## EXCERPT PROVIDED
###

[rbridge] An IPvLX Study

[Fred L. Templin]

Joe Touch and I have been discussing off-list about a study
I have been involved with over the past few years which has
resulted in the following two Internet-Drafts:

  http://www.ietf.org/internet-drafts/draft-templin-ipvlx-01.txt
  http://www.ietf.org/internet-drafts/draft-templin-ipvlx-errata-05.txt

and an updated version that will obsolete both of these at:

  http://ipvlx.com/IPVLX.txt

The study proposes mechanisms and operational practices for
establishing virtual links between IP peer end nodes. The virtual
link can provide authentication (e.g., using Secure Neighbor
Discovery - SEND) and confidentiality (e.g., using IPSec). In
some cases, the virtual link can be extended all the way to the
end nodes but in other cases it may be desireable to terminate
the link at a router in the end node's network, e.g., to protect
people and assets from would-be attackers. (Both alternatives are
supported in the model proposed by the study.)

The study proposes IPv6 as the L3 protocol for end-node addressing
and IPv4 as the L2 protocol, i.e., IPv6-in-IPv4 tunneling, but it
could easily be extended to deal generically with IP-in-IP tunneling
(where "IP" could refer to any IP version). The study proposes special
nodes called: "IPvLX Gateways" that get involved in establishing and
providing transit switching for virtual links. These nodes exhibit
some of the same hybrid routing/bridging features proposed for Rbridges,
and can be deployed incrementally without requiring flag-day upgrades
of existing routers and bridges. In fact, IPvLX gateways need only
be deployed in the same locations that an IPv4 NAT would be deployed.

###

## DATA PROVIDED
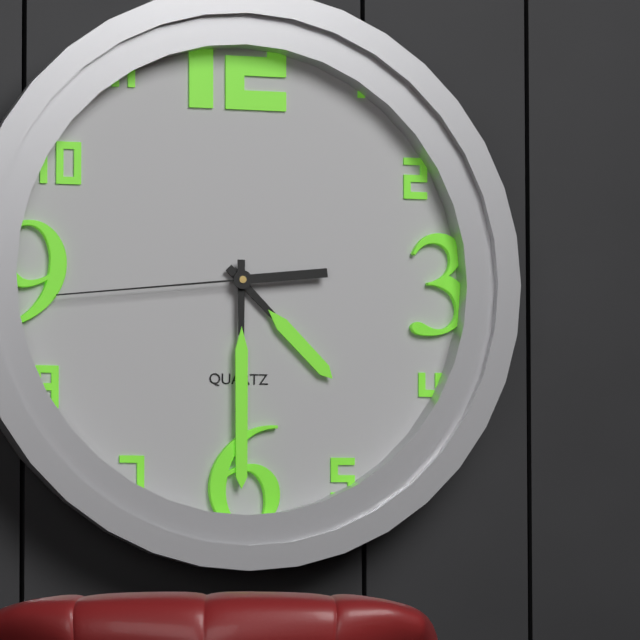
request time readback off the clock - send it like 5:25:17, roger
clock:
4:30:44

###

## SET EXERCISE
Carry on the mailing-list post about the IPvLX study, starting right after its last sentence.

## RESULT FOR THIS TASK
While the study presents a big-picture proposal for a next-generation
Internet architecture, it is also useful to consider the component
aspects seperately. In particular:

  1) Autoconfiguration - IPvLX nodes automatically configure
     themselves for operation with zero configuration.

  2) Encapsulation - the study proposes a special encapsulation in
     the L2 (IPv4) header to encode flow identification information.

  3) Link adaptation - the study proposes a link adaptation scheme
     used by virtual link endpoints to dynamically determine the
     best-fit L2 segment size (without packet loss) while presenting
     a uniform MTU to L3.

  4) Virtual link extension - the study proposes methods for
     establishing virtual links through Secure Neighbor Discovery
     and establishing soft state for flow switching in intermediate
     IPvLX gateways.

  5) Error handling - a method for relaying ICMPv4 error messages
     back to the IPvLX gateway at the near-end of a virtual link
     is proposed.

  6) Mobilitiy - aspects of IPvLX node mobility are discussed.
       

Although this study is now concluded, it is my sincere hope
that some/all of its aspects may be found useful for adoption
as work items for this group and that others will be interested
in helping to carry the work forward.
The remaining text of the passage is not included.